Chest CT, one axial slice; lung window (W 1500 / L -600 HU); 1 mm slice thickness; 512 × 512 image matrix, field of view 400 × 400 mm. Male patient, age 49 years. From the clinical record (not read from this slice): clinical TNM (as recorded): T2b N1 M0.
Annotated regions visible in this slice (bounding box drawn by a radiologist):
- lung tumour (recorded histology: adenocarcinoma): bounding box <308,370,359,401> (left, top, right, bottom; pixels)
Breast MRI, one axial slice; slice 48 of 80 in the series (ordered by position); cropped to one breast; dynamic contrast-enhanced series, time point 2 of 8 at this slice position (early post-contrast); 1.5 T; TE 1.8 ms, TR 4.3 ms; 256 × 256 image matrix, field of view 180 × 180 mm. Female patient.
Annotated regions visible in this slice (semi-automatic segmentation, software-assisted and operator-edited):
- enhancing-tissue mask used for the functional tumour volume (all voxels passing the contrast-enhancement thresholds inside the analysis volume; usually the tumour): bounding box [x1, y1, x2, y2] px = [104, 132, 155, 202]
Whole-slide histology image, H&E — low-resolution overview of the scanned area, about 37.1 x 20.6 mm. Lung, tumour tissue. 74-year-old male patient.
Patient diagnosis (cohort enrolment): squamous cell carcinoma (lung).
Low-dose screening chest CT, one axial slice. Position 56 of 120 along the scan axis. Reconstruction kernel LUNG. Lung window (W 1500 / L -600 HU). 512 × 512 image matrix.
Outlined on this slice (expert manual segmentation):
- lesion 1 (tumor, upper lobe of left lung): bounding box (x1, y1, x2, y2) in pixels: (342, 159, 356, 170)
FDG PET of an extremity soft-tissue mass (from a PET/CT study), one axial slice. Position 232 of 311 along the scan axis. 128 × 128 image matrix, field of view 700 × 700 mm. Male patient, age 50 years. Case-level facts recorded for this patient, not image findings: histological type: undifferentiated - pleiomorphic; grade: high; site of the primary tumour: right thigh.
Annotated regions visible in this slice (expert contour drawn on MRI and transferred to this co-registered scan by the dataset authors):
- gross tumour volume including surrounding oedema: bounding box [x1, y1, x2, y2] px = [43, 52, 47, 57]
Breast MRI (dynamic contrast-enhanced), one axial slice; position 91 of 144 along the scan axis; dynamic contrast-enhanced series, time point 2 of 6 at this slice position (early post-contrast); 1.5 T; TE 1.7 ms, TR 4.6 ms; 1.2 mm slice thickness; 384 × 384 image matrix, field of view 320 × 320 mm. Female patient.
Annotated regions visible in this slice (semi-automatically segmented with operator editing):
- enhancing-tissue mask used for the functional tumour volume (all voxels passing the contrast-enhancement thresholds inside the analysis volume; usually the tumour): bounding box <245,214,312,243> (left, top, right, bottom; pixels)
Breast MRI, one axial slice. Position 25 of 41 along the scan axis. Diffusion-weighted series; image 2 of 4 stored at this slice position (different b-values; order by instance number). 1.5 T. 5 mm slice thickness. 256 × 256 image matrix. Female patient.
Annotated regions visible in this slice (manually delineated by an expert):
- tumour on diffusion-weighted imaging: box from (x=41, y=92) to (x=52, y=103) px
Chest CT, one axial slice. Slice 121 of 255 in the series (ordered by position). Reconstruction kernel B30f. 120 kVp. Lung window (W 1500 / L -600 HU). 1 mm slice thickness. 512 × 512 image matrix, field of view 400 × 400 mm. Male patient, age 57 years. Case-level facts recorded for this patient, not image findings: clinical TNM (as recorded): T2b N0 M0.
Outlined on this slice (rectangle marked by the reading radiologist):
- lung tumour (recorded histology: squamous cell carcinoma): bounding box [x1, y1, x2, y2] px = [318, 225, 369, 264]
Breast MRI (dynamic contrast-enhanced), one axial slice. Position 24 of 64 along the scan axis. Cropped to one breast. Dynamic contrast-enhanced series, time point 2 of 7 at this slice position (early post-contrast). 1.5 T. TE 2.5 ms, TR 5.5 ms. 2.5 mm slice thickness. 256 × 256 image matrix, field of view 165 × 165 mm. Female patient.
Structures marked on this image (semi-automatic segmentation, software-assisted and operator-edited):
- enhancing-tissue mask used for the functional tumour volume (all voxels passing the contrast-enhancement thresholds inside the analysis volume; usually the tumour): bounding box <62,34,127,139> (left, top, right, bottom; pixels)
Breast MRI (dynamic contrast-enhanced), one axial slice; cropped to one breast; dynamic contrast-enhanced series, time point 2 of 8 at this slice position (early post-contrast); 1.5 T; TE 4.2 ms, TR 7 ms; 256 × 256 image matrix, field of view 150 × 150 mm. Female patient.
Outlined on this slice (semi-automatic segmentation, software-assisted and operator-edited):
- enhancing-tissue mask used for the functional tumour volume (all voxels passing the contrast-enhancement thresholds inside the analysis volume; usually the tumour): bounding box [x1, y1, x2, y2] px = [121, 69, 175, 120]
◇ ◇ ◇ ◇ ◇ ◇ ◇
Copy out only the lines of the records above from the one with "Low-dose screening chest" through the one with "- gross tumour", exactly as they stand, both included.

## EXERCISE RESULT
Low-dose screening chest CT, one axial slice. Position 56 of 120 along the scan axis. Reconstruction kernel LUNG. Lung window (W 1500 / L -600 HU). 512 × 512 image matrix.
Outlined on this slice (expert manual segmentation):
- lesion 1 (tumor, upper lobe of left lung): bounding box (x1, y1, x2, y2) in pixels: (342, 159, 356, 170)
FDG PET of an extremity soft-tissue mass (from a PET/CT study), one axial slice. Position 232 of 311 along the scan axis. 128 × 128 image matrix, field of view 700 × 700 mm. Male patient, age 50 years. Case-level facts recorded for this patient, not image findings: histological type: undifferentiated - pleiomorphic; grade: high; site of the primary tumour: right thigh.
Annotated regions visible in this slice (expert contour drawn on MRI and transferred to this co-registered scan by the dataset authors):
- gross tumour volume including surrounding oedema: bounding box [x1, y1, x2, y2] px = [43, 52, 47, 57]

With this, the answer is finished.